Mogamulizumab helps many patients with mycosis fungoides and Sézary syndrome, but the benefit is uneven and clinical features alone can’t predict who will respond nor whether a relapse is genuine. Christiane Querfeld, MD, PhD, director of the Cutaneous Lymphoma Program at City of Hope, is using targeted sequencing of patient biopsies to find the molecular signatures that clinical assessment misses.

Speaking at the 6th World Congress of Cutaneous Lymphoma (WCCL), Querfeld discussed targeted sequencing from the MOGA-2MG-Q4W trial, an analysis aimed at explaining why responses differ between disease subtypes and whether molecular tools can guide mogamulizumab use. She expanded on what those responses mean for patients in a second part of this discussion.

The sequencing was built to answer two questions, Querfeld explained. The first is why Sézary syndrome has consistently responded to mogamulizumab somewhat better than mycosis fungoides. The second is what separates responders from non-responders within the treated population — a difference that the data suggest tracks with disease subtype biology.

The molecular patterns pointed in a consistent direction. Responders, primarily Sézary syndrome patients, carried mutations in immune-signaling and T-cell-activation genes such as CD28 and CREBBP. These alterations may heighten the malignant cell’s vulnerability to CCR4-directed depletion and to the antibody-dependent killing through which mogamulizumab works.

Non-responders, more often patients with mycosis fungoides, were enriched for mutations in chromatin-remodeling and cell-cycle genes linked to immune evasion. This profile may help explain why responses are harder to achieve in that group.

Querfeld noted that this kind of mapping could eventually nominate targets, or rational combinations, to convert non-responders into responders.

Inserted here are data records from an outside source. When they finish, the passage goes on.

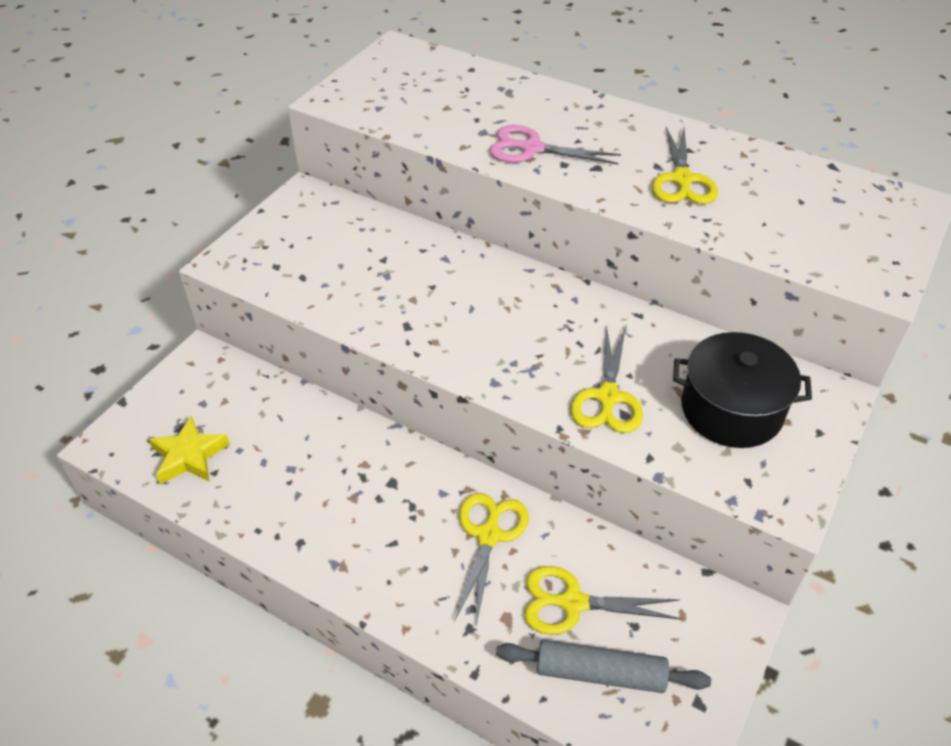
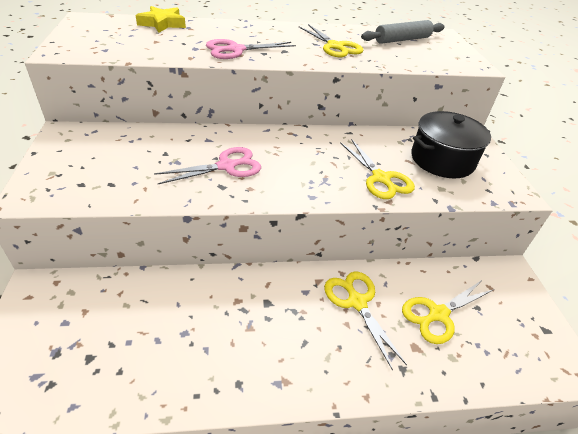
camera: 40 degrees left, 5 degrees down
(189, 456) = (84, 371): yellow star -> yellow star (162, 24)
(434, 302) = (227, 166): none -> pink scissors
(600, 673) = (491, 346): grey rolling pin -> grey rolling pin (402, 40)

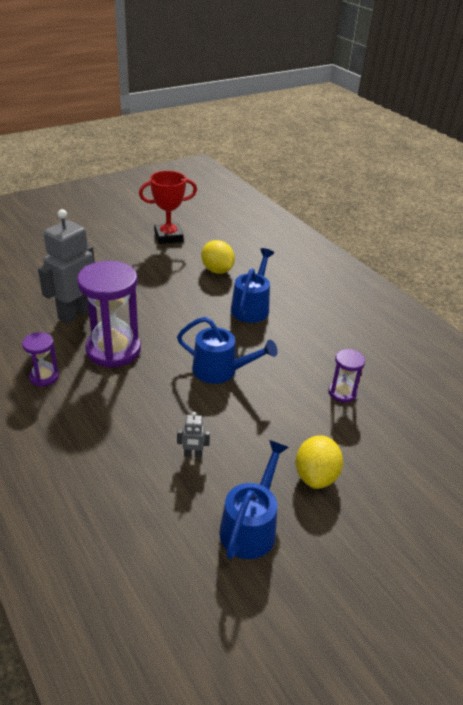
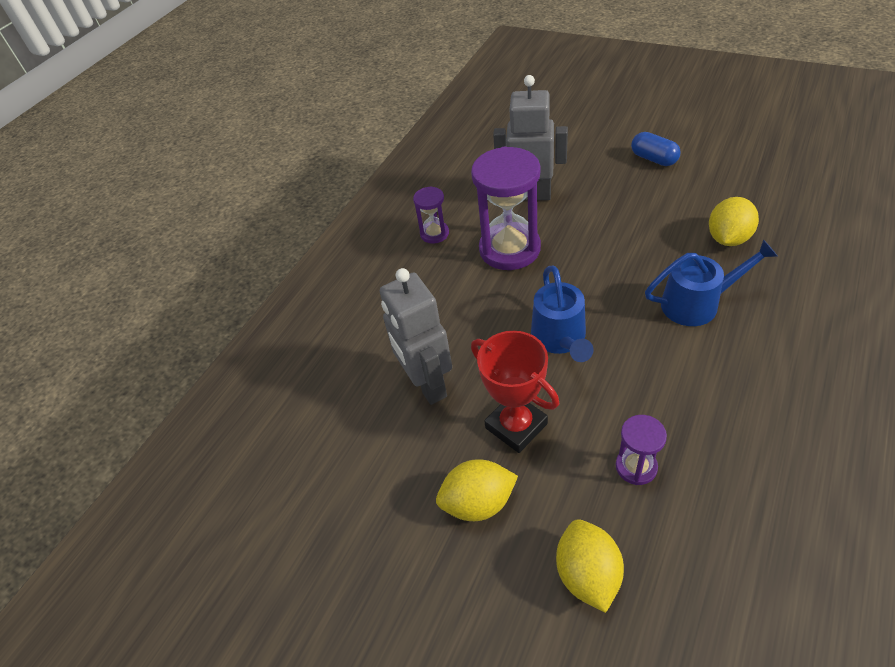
camera: 70 degrees right, 10 degrees up
(118, 254) = (653, 159): none -> blue capsule
(168, 237) = (736, 168): red trophy -> red trophy (516, 426)
(193, 454) = (427, 384): grey robot -> grey robot, size x2.41
(251, 526) = (374, 478): blue watering can -> none
(398, 451) = (587, 574): none -> yellow lemon

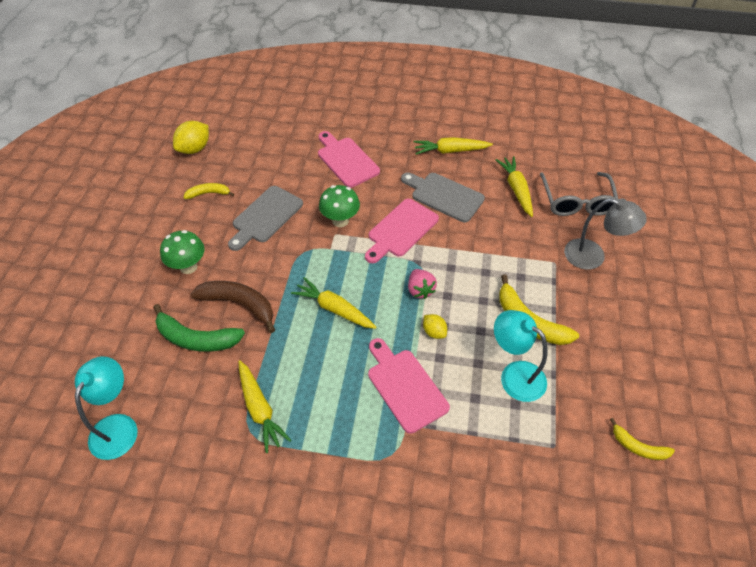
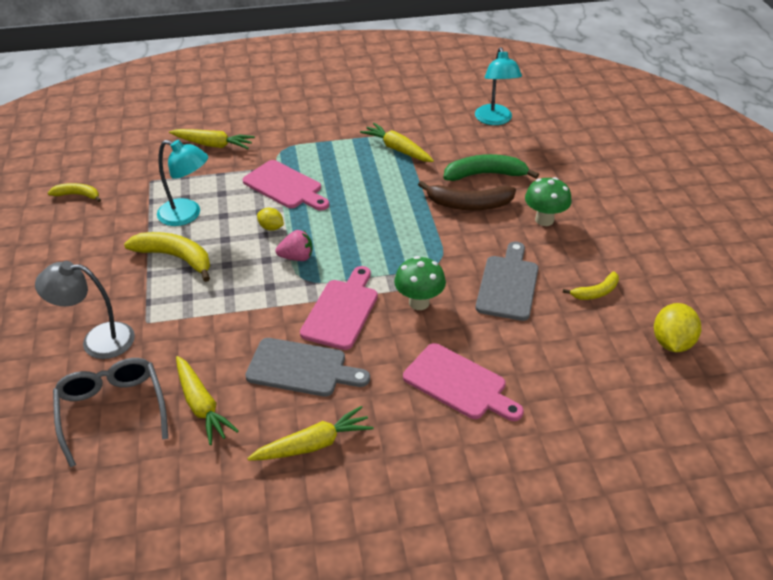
camera: 160 degrees right, 10 degrees down
(334, 309) = (376, 222): yellow carrot -> yellow carrot (213, 145)
(420, 290) = (296, 257): pink strawberry -> pink strawberry turned 120 degrees clockwise

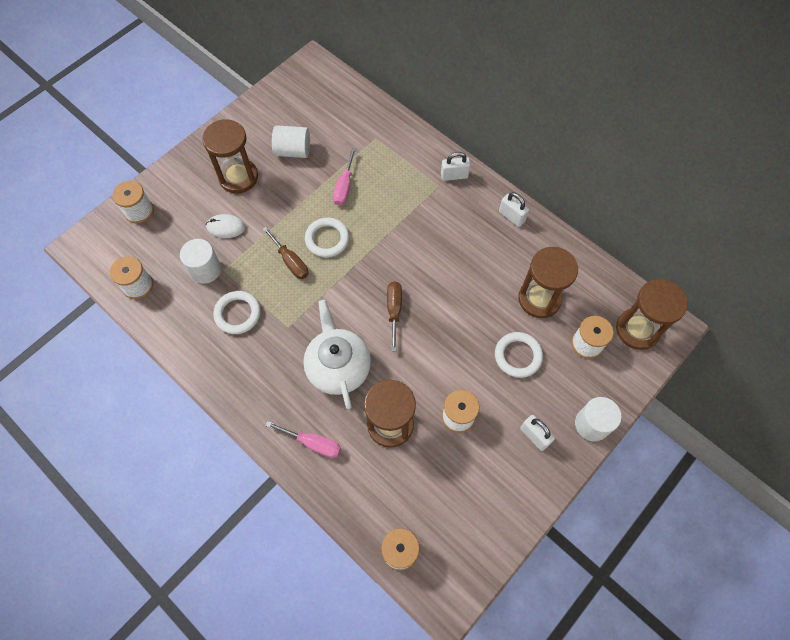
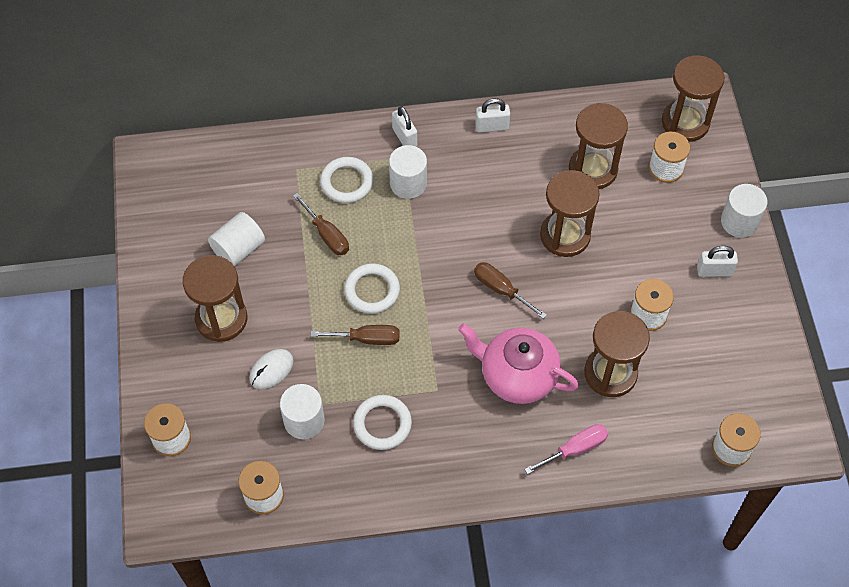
camera: 50 degrees left, 5 degrees down
(338, 367) = (517, 376): white teapot -> pink teapot
(344, 187) = (327, 235): pink screwdriver -> brown screwdriver
(422, 202) = (408, 183): none -> white cylinder
(454, 176) = (404, 137): white padlock -> white padlock turned 60 degrees counterclockwise
(471, 319) = (565, 235): none -> brown hourglass
(518, 356) = (632, 227): white ring -> white ring (347, 182)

She also addressed one of the most practical problems clinicians face with the drug: mogamulizumab-associated rash (MAR). Long described as a drug reaction, it is better understood as an immune flare that can accompany response, Querfeld said — which raises the question of whether a molecular signature could identify it, and whether it may even be linked to durable disease control.

The same ambiguity applies to reactive changes that can masquerade as progression, where clinical and even pathological features sometimes cannot give a definitive answer. Here, she argued, molecular analysis combined with T-cell receptor sequencing can distinguish a treatment-related immune reaction from true lymphoma progression. This may allow clinicians to tune the immune response rather than risk a treatment that exacerbates the disease.